Confession is Hope

I had to confess my entire life. And change it.

Before I was baptized, I had to give a confession of my entire life. With pen and paper, I spent an evening examining my life up against the seven deadly sins (i.e., gluttony, greed, sloth, lust, pride envy, and wrath). I wrote each transgression down, trying to bring everything to light. “Don’t hold anything back,” a monk in Northern California had told me. “The more you give up, the greater the peace will be.”

I gave my life confession in preparation for my baptism to my spiritual father. Afterwards, he told me that, given the role drinking played in many of the sins I had committed, that I would have a permanent two-drink limit on my alcohol intake. If I couldn’t keep this rule, I would have to abstain for the rest of my life.

The words of my confessor crashed on me like a bucket of ice water. I had gone on my path to the Eastern Orthodox Church knowing I’d have to repent of my ways, but I didn’t know I’d have to change this much. So what if I liked to get good and drunk on the weekend? I had the same “work hard, play hard” mentality I had in college. What were two or three (or four, five, six) drinks after a week of working? Sure, I had “a few” slip-ups where I drank enough to be ill and not function properly the next day.  In the past, my binges had affected relationships and I’d even injured myself on at least a few occasions, but I didn’t have a drinking problem. After all, I was young — or so I saw it.

After a few weeks of trying to abide by the two-drink limit I came crawling back to confess to my spiritual father that I had been unable to keep the rule given to me. Having a rule clearly laid out for me that I could not keep was a huge dose of reality. I saw for the first time after seven years of over-drinking that the only way for me to repent sincerely was to abstain from drinking entirely.

I do not think I would have ever fully realized the effect that alcohol was having on my life and taken action if not for the sacrament of confession. Individually, humans are quite deluded. I know I am. Incapable of accurately knowing the past or the future and limited to a particular place, they cannot by themselves connect the dots in their lives. As long as I remain isolated and alone I have no guarantees to the accuracy of my analysis. When I confess my sins to God in front of a witness, I have the advantage of someone more spiritually mature than myself taking a second glance and making connections that I missed. It allows me to clearly articulate and see my failings. A long as my sins remain in my heart and mind they remain an amorphous phantom that is prone to distortions, justifications, and exaggerations.
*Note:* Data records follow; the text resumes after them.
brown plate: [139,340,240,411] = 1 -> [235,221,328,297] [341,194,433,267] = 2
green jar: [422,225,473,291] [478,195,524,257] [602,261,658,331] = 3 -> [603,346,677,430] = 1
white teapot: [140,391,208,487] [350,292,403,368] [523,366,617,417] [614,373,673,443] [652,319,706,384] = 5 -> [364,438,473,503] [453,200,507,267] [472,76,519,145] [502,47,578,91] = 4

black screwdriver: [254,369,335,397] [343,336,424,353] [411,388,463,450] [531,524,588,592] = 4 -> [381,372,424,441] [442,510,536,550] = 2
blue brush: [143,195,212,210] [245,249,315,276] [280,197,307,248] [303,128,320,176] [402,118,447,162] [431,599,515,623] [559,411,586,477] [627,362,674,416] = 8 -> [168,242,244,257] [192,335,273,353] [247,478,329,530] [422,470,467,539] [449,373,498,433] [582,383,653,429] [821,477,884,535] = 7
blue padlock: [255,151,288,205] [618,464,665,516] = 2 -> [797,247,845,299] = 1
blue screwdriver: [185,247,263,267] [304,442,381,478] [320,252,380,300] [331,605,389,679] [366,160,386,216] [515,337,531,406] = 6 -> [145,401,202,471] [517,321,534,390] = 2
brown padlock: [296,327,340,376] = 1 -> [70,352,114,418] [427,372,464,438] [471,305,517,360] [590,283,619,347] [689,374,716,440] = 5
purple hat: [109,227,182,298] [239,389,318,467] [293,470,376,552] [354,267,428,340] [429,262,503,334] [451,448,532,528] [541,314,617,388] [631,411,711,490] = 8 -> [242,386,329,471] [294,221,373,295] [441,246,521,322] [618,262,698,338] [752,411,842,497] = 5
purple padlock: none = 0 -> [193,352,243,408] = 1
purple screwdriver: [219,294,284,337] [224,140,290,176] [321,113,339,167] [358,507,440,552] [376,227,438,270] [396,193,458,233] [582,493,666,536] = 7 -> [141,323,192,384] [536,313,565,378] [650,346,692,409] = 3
Additionally, saying sins aloud removes any feelings of shame. Self-examination and advice from a confessor is part of the sacrament so that we may repent sincerely and cease to persist in particular sins. However, we go to confession not for self-knowledge but to be forgiven. This absolution and freedom I received is the real gift of confession; a witness confirms that our repentance is sufficient to wash our sins away.   Over the years I had done things that were a source of shame. I was convinced that if I ever said them out loud to another person I’d be immediately rejected. These memories were a continual sense of torment. Saying them all aloud for the first time was certainly an intense experience, but having another person hear them and not immediately recoil in horror was a relief (though I must say after my first confession I was a bit hung up on the two drink limit to fully appreciate it). After my confession, my spiritual father took the paper I had written my confession on and tore it into many pieces. Then he threw it into his fireplace to be burned. It drove home that what I had done, once confessed, was gone and that I was free.

In Great Lent, Fr. Alexander Schmemann once remarked that confession and repentance are often viewed merely as a juridical transaction, an event where we fess up and rebalance the scales. Instead, repentance must be a realization of the profound alienation of man from God as long as he persists in his own self-sufficiency. He writes:

“It is easy indeed to confess that I have not fasted on prescribed days, or missed my prayers, or become angry. It is quite a different thing, however, to realize suddenly that I have defiled and lost my spiritual beauty, that I am far away from my real home, my real life, and that something precious and pure and beautiful has been hopelessly broken in the very texture of my existence. Yet this, and only this is repentance, and therefore it is also a deep desire to return, to go back, to recover that lost home.”

Throughout my drinking, I felt that profound alienation that Fr. Schmemann speaks of. When I hit bottom and realized I could no longer drink, I saw the path home. If it weren’t confession I would not have been brought to that point.

However, it is a journey that is by no means over. While I have abstained from alcohol, there are still plenty of other temptations and occasional missteps. I still sin, but I do not despair.  I still fear rejection and judgment leading up to confession, but my sense of relief after each one continues to grow each time. The shame I feel at my failings is washed away with the hope that comes with repentance. The words of the monk were true; I’ve found at least a little peace.